Figure 3.

Aβ_1-42 induced toxicity and enhancement of active caspase 3 in nondifferentiated and differentiated mOP cells. Phase contrast photomicrographs of nondifferentiated (A) and differentiated cells (B) are depicted. The insets are digitally magnified to 60% the original image to illustrate bipolar morphology of nondifferentiated cells (C) and multiprocess mature morphology on differentiated cells (D). Nondifferentiated and differentiated cells were stained using CNPase (E and G, respectively) and MBP (F and H, respectively) to determine the maturation stages of the cells. mOP cultures were subsequently treated with 0–4 μmol/L Aβ_1-42 and Aβ_42–1 peptides for four hours. mOP cell death was determined using Hoecsht 33342 staining for both nondifferentiated (I) and differentiated cells (J). Immunocytochemistry for active caspase 3 was performed on fixed mOP cells, and representative images for nondifferentiated and differentiated cells are depicted (K and L, respectively). Arrowheads point to active caspase-3–positive cells.

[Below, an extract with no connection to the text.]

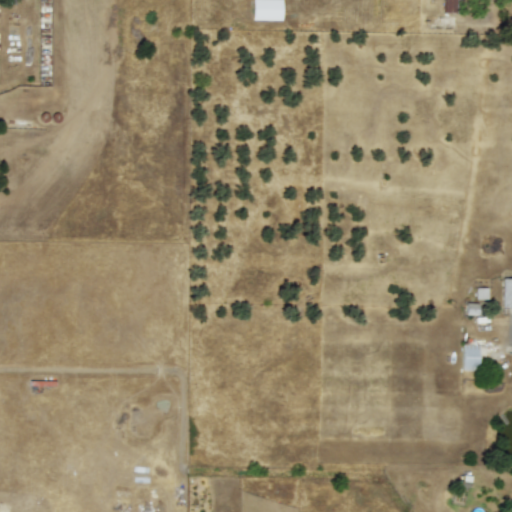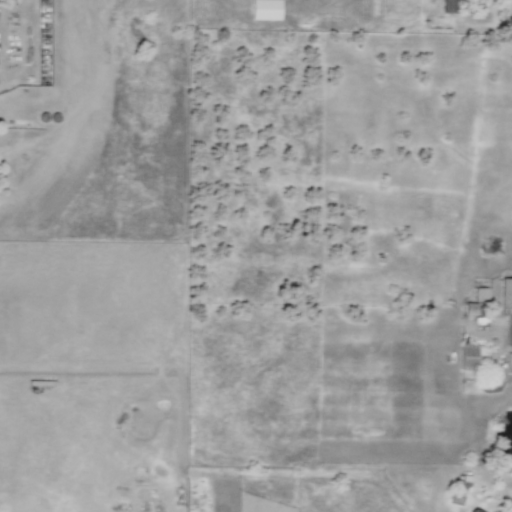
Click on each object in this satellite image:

Quantification of active caspase-3 positive mOP cells was performed for both nondifferentiated (M) and differentiated (N) cultures. An average of 1000–5605 cells were enumerated per condition (N = 4) per experiment. A total of three and two independent experiments were performed, respectively. Scale bars = 5 μm. Error bars indicate SD. *P < 0.05; ***P < 0.001.